Figure 5. Analyses of sulfatide-induced stimulation of the activation and expansion of type I iNKT cells.

(A) C16:0 and C24:0 do not stimulate the activation of type I iNKT cells. At 2 h after female NOD mice (3–5 week-old, n = 5/group) were injected (i.p.) with vehicle (PBS), aGalCer (5 mg) or sulfatide (C16:0 or C24:0, 100 mg), their splenocytes were analyzed by FACS for the surface expression of the early activation surface marker CD69 on TCRβ⁺a-GalCer/CD1dTet⁺ iNKT cells. (B) C16:0 and C24:0 do not stimulate the expansion of type I iNKT cells. At 2 h, 4 h and 12 h after female NOD mice (3–5 week-old, n = 5/group) were injected (i.p.) with either control vehicle (PBS), aGalCer (4 mg) or sulfatide (C16:0 or C24:0, 100 mg), splenocytes were analyzed by FACS for the expansion of TCRb⁺a-GalCer/CD1dTet⁺ iNKT cells. Data shown in (A) and (B) were obtained from one of two representative and reproducible experiments.

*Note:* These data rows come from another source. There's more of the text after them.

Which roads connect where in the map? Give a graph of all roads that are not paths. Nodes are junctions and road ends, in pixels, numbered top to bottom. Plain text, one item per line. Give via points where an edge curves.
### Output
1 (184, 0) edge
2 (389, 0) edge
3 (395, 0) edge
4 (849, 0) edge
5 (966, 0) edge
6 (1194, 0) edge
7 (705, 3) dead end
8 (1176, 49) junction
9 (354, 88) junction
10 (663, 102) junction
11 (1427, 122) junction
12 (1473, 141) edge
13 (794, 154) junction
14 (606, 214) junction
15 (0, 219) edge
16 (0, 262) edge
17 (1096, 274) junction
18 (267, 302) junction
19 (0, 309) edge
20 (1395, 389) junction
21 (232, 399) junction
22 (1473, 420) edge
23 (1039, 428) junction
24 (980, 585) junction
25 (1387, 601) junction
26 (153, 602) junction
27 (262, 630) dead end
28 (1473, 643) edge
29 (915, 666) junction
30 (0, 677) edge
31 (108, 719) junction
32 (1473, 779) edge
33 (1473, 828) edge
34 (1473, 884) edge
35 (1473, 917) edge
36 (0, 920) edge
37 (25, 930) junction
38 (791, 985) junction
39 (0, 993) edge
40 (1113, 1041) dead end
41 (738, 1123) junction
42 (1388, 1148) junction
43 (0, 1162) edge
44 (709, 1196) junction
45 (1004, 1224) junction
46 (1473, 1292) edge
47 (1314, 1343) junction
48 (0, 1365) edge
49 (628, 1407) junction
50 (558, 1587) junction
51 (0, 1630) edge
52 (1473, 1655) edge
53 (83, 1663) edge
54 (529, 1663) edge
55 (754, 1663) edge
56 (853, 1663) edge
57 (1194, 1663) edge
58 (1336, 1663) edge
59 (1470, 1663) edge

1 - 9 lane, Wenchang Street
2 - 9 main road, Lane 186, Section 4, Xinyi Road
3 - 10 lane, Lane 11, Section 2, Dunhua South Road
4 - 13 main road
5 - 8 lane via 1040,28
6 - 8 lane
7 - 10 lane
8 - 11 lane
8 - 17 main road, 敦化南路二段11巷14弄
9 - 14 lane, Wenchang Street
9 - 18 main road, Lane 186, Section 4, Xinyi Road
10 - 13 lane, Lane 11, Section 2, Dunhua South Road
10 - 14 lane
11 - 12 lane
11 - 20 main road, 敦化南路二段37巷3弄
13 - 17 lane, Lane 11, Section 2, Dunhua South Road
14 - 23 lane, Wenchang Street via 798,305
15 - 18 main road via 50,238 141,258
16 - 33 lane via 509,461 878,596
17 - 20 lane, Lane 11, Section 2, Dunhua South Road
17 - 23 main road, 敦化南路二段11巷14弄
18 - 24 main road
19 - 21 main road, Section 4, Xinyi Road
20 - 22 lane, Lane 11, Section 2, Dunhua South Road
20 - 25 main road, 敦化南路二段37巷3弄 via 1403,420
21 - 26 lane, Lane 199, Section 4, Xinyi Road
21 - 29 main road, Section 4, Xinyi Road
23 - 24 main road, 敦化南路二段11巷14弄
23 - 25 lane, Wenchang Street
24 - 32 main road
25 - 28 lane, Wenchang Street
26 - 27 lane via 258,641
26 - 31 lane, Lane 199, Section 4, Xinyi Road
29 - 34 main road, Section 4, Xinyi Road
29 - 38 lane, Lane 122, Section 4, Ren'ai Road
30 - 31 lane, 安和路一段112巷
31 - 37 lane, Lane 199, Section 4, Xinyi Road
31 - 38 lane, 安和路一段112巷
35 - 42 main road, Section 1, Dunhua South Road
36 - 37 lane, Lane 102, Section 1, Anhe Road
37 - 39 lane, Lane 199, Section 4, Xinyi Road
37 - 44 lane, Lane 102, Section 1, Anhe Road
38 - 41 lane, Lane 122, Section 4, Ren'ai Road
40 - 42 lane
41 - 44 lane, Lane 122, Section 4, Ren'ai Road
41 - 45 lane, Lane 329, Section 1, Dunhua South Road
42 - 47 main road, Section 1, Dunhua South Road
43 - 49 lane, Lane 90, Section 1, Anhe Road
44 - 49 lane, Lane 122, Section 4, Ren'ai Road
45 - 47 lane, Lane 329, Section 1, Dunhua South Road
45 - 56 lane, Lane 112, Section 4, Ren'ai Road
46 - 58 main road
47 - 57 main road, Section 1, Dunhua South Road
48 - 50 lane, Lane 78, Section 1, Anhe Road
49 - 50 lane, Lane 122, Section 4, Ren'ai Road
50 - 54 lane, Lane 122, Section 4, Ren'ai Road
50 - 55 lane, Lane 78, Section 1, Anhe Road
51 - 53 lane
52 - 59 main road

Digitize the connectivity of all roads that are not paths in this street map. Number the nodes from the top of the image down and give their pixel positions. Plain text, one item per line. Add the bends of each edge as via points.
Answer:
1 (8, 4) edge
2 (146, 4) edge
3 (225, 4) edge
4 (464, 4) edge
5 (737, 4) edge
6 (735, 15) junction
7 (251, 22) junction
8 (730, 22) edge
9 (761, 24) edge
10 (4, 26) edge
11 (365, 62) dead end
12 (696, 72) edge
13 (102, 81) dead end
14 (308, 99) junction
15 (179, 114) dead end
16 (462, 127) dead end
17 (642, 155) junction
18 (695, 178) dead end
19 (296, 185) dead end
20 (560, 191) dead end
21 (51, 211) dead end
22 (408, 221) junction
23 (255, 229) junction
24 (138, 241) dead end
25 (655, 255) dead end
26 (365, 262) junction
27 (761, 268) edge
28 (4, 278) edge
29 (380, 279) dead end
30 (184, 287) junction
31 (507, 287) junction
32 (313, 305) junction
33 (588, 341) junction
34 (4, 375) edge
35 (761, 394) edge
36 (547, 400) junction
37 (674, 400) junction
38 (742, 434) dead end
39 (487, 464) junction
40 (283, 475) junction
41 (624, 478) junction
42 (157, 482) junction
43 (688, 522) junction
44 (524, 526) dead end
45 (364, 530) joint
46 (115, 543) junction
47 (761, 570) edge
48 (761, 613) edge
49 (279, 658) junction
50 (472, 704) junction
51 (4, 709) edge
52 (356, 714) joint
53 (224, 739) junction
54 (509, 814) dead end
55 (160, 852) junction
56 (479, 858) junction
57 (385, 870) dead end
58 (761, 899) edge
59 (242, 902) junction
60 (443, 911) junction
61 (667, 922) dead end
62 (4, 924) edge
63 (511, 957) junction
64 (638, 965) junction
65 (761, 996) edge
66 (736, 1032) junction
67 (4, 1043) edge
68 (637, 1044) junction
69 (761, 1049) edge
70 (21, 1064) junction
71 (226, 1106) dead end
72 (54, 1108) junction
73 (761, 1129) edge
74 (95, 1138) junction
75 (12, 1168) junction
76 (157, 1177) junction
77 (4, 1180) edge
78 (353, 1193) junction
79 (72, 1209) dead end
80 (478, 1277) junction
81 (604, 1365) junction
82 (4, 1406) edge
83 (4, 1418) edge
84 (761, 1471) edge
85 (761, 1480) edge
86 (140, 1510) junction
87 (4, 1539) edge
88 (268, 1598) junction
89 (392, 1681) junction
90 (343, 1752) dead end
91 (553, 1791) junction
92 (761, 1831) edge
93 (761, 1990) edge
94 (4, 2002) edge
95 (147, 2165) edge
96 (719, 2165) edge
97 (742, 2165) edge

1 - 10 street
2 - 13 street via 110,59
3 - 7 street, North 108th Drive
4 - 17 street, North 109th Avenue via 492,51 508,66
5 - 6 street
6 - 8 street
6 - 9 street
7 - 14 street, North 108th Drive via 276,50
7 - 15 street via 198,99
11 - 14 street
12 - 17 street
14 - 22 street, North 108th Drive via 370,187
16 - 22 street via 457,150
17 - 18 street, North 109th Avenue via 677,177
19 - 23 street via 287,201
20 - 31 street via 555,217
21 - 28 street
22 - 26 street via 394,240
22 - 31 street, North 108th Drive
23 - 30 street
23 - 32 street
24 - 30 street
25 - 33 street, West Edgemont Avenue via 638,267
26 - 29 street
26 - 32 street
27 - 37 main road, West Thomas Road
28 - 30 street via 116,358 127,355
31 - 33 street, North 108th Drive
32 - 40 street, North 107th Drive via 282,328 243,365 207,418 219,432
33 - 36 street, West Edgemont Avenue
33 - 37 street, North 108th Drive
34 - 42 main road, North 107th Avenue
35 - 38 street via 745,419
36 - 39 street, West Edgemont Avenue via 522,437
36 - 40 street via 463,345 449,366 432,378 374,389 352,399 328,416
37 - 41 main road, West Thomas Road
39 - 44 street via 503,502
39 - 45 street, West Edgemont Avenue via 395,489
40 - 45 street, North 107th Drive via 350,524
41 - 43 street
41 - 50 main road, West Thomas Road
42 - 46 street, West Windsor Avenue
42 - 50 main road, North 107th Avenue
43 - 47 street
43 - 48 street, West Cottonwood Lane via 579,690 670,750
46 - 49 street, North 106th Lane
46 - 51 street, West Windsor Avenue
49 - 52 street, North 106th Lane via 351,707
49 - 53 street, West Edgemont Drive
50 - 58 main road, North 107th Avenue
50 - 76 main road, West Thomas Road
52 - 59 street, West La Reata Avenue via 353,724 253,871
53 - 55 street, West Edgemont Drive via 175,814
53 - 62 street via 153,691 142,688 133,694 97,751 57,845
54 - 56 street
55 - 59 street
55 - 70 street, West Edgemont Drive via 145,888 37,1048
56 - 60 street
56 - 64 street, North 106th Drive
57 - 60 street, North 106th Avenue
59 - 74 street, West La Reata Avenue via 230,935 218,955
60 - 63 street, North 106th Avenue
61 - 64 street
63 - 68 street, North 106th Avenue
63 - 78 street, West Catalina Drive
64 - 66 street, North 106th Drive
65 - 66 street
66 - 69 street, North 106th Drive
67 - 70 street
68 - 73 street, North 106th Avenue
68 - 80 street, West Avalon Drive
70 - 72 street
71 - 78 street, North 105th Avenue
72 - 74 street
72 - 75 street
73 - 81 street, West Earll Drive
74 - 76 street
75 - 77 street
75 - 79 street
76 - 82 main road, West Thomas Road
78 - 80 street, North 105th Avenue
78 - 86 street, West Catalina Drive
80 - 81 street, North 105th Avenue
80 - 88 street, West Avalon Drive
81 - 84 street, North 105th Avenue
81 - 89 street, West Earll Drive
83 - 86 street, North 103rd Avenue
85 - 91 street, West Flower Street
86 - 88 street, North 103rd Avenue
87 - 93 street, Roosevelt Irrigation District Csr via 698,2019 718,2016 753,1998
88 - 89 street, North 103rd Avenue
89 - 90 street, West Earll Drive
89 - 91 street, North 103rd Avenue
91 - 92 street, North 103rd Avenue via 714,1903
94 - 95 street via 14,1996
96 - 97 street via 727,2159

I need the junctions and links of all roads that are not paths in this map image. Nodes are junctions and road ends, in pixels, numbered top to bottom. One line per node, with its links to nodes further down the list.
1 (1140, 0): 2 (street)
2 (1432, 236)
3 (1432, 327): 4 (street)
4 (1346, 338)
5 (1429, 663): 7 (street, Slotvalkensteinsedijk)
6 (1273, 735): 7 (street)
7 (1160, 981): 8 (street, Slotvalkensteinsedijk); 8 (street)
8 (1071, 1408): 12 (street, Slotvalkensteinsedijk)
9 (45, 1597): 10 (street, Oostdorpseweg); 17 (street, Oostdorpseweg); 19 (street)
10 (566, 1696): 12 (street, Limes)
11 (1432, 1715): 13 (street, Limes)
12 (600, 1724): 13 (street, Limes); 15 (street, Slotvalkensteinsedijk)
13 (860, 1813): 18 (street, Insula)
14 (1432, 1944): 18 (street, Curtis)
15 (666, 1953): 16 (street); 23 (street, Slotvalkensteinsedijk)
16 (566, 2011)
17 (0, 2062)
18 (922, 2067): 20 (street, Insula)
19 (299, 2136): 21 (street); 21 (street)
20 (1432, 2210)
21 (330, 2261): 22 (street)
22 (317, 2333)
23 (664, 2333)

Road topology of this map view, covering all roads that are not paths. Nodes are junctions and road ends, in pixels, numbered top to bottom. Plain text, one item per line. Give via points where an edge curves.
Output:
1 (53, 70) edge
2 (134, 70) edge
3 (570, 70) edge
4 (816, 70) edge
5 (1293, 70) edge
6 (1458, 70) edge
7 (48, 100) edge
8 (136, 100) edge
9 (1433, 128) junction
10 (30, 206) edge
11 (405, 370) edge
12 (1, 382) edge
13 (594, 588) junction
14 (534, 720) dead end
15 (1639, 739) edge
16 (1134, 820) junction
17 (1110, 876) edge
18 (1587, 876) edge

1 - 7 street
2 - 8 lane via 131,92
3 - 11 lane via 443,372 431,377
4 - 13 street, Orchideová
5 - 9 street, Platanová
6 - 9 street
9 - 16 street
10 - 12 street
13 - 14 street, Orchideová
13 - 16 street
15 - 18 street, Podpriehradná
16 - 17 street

Figure 6. Sulfatide-reactive Type II NKT cells are enriched in the PLN during the development of T1D.

PLN lymphocytes isolated from the pancreas of female NOD mice (6–20 week-old) were stained with sulfatide/CD1d-, aGalCer/CD1d- or unfilled PBS/CD1d-tetramers and anti-TCRb and then analyzed by flow cytometry. (A) The numbers shown in each panel indicate the % tetramer⁺ cells. (B) The scatter plots show the mean values of sulfatide/CD1d-tetramer⁺ (0.17%) and αGalCer/CD1d-tetramer⁺ (0.37%) cells in diabetic NOD mice (6–20 week-old). Note that we were not able to detect any correlation between NKT cell numbers and the severity of T1D, as we did not find any significant correlation between the frequency of sulfatide-CD1d-tetramer⁺ cells in diabetic vs. non-diabetic NOD mice.